Detective Paco's Peruvian Adventure - Part I of III

The fallen leaves were rattling and hissing along the sidewalk, pushed along by a chill autumn wind, as I walked the two blocks to Lafayette Park in Washington. I looked for the bench nearest the statue of Polish-American hero Tadeusz Kosciuszko, as per instruction, and sat down. On the other end of the bench sat a man wearing an overcoat two-sizes too large, a Cincinnati Reds baseball cap, dark glasses and a beard that looked like the coiffed tail of a circus pony. I lit a cigarette, inhaled a lungful of smoke, and exhaled it in a long-suffering sigh. “Ok, Wronwright”, I said. “What’s this all about?”

“Shhh! Don’t use my real name, Paco! Use my code name – Rover One.”

Rover?”, I shouted in astonished amusement.

I heard the galumphing footsteps, but didn’t pay attention to them until I found myself suddenly pinned to the bench by a pair of muddy paws, a cold nose in my ear and my lap full of Irish setter, all good will and wagging tail. An elderly woman in a sweat-suit came shuffling up.

“Oh, I’m so sorry! Get down off the nice gentleman, Rover! There’s a good boy!” Her head swiveled about in a puzzled way. “Somebody called out his name, and he just broke away from me.”

“That’s all right”, I said, patting the head of what was surely the last dog in America named Rover, and glaring at Wronwright. He wasn’t laughing out loud, but I could definitely see his fake beard quaking. The lady toddled off dragging her dog with her, and I brushed the dirt off of my camel hair coat. “Ok, Rover” (I whispered it this time). “Why am I sitting here in the park on a cold day next to a guy who looks like a frequenter of soup kitchens?”

“It’s a disguise, Paco. With Obama winning the presidency, I’ve got to be careful. I worked for Karl Rove, you know, and some of the Democrats are talking about show trials.”

I didn’t want to hurt his feelings, but I just couldn’t imagine that Wronwright’s mug would be showing up on the walls of post offices anytime soon. “Look, er, Rover One. Somehow I think the Democrats are going to have better things to do than put the arm on a man who may have innocently waxed a few black helicopters. What makes you think Rove’s people are in any danger?”

Wronwright uttered a mournful whistle.

“What was that supposed to be?”, I asked.

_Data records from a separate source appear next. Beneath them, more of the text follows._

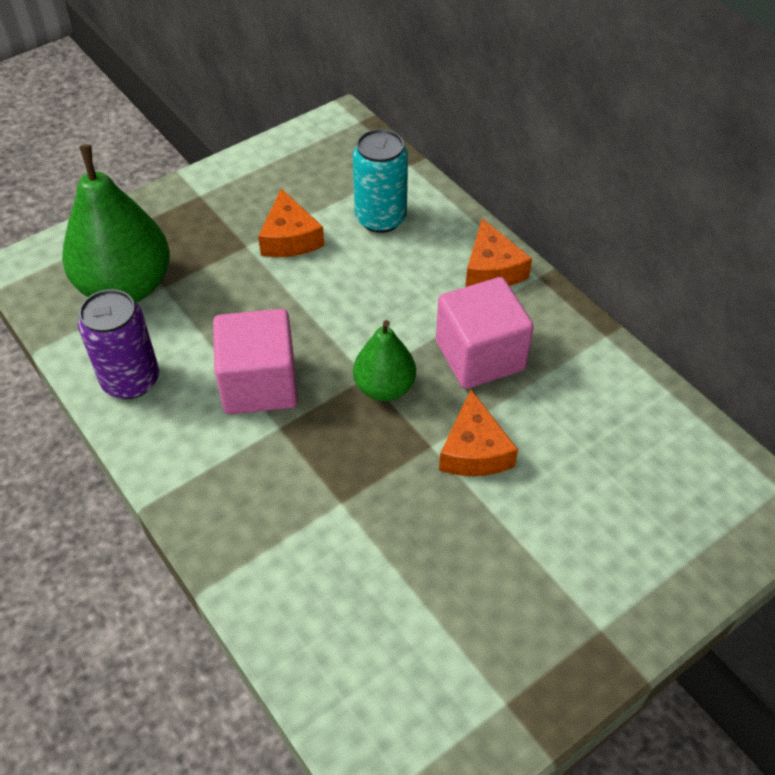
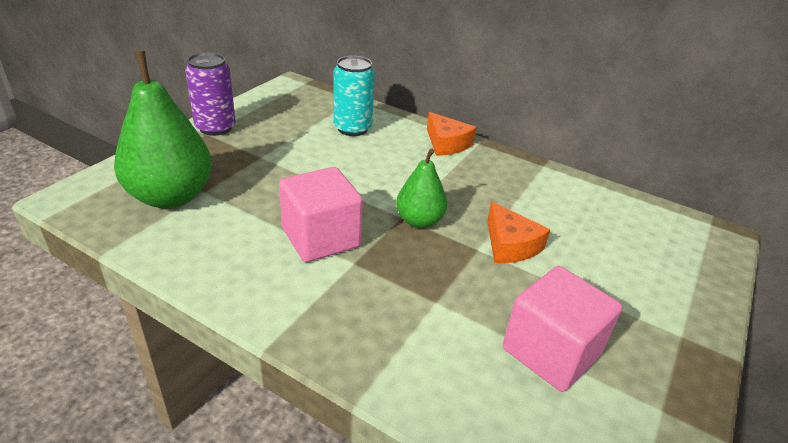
camera: 25 degrees left, 15 degrees down
(131, 380) = (206, 257): purple can -> purple can (215, 127)
(290, 238) = (292, 148): orange cheese -> none
(480, 356) = (473, 190): pink cube -> pink cube (551, 352)

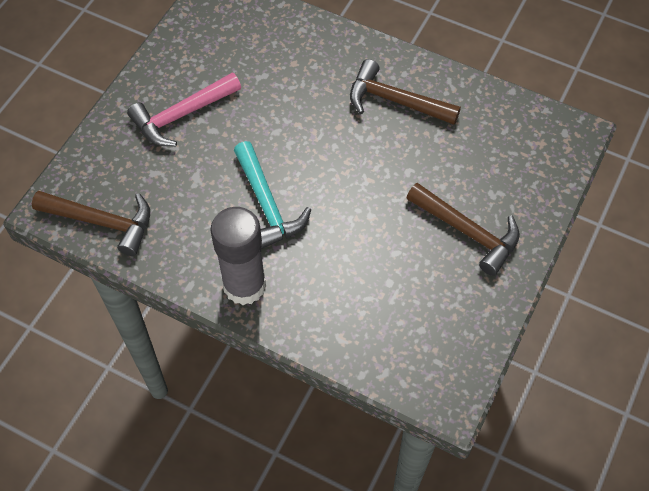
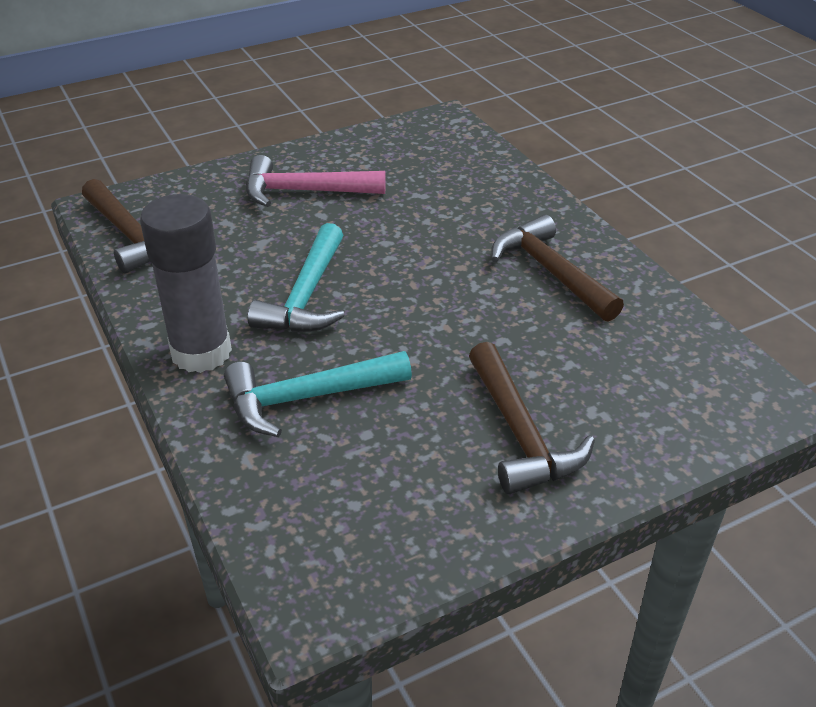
camera: 35 degrees right, 20 degrees down
(336, 279) = (307, 398): none -> turquoise hammer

“A signal. That was a cardinal.”

“Are you sure? It sounded more like a mourning dove with tonsillitis.”

“It was a cardinal. Ah!”

Wronwright was staring with peculiar interest at a pudgy park employee in a green jumpsuit who had been picking up trash by means of a long stick with a spike on the end of it and stuffing it in a canvas sack; he nonchalantly made his way over to us. The walrus moustache he was wearing couldn’t conceal his almost cherubic face. It was Karl Rove, himself.

“Pardon me, sir”, he said, as he speared a piece of paper near Wronwright’s feet. He dropped his voice to a near-whisper. “Rover One, I distinctly remember telling you that the signal was supposed to be the chirping of a cardinal. Don’t you know the difference between a cardinal and a goldfinch?”

“Personally, I thought it sounded more like a mourning dove,” I opined. “But not a very healthy one.”

Rove glanced around, and then leaned on his stick. “Detective Paco, it’s a pleasure to make your acquaintance; although I could have wished that this introduction might have taken place in more pleasant and” – he cast a look at Wronwright – “less absurd circumstances. But to come rapidly to the point; has Rover One filled you in on our situation?”

“He says that you and your agents may be in some danger from an anti-Bush backlash.”

“Correct, unfortunately. We haven’t broken any laws, but the prosecutorial zealotry of a highly partisan Democratic administration isn’t likely to let a little thing like justice get in the way of scoring political points.”

“I see. So what you need to do is drop off the radar for a while, maybe do something to get some leverage.”

“Precisely.”

This news dovetailed nicely with a job I had just taken on. I was going to need somebody who could cut through a nasty tangle of international red tape, and Rove struck me as a fellow who wielded a mean pair of scissors.

“I tell you what, boys. Meet me in my office in an hour – Wronwright knows the way – and we’ll talk this over. I’ve got something cooking that might benefit all of us.”
* * *

3 comments:

Anonymous said...

I'll be standing by my Bakelite radio, for the next gripping instalment. Who knows what evil lurks in the hearts of men? Detective Paco knows...

Anonymous said...

Uh-oh.

Better start getting the multifarious sub-basements of the VRWC HQ cleaned out.

I TOLD you we should not have laid off so many minions, dammit!

MarkL
Minionmeister to the VRWC

Anonymous said...

Rover One...Geez

Detective Paco sir, you should have suggested FIDO.

When told by one Mr. Wronwright, that FIDO was "silly", your answer written of course, as your nasty cold wouldn't let you say what you really meant, which was Find Dough.